Raw data =>
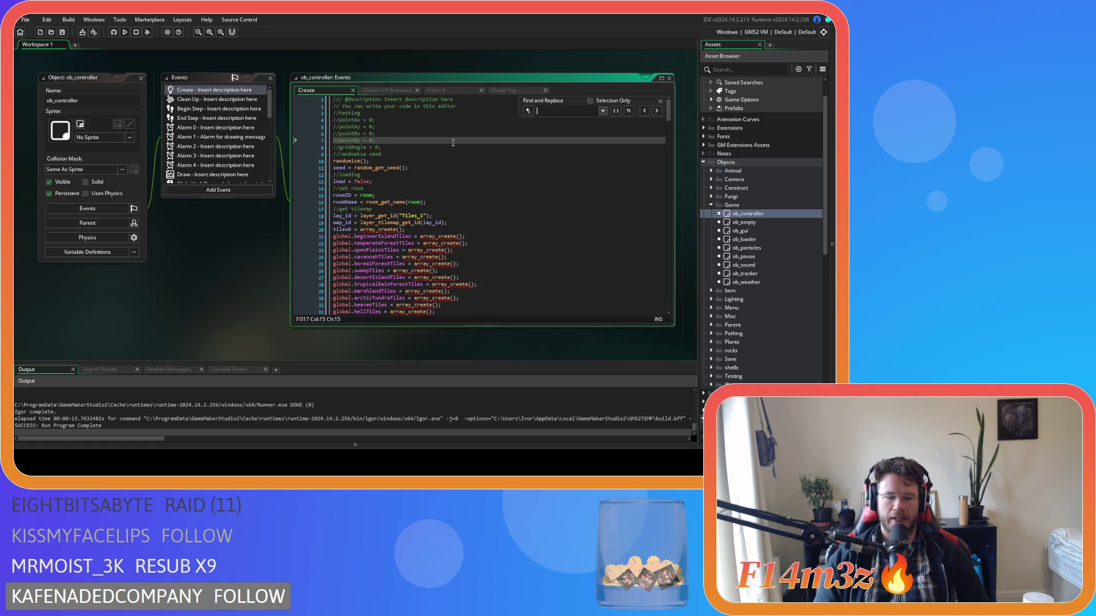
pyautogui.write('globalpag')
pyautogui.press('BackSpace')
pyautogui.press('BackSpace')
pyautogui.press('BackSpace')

Task prompt => Give back the material exactly as written, images excluded.

Completed task =>
pyautogui.write('globalpag')
pyautogui.press('BackSpace')
pyautogui.press('BackSpace')
pyautogui.press('BackSpace')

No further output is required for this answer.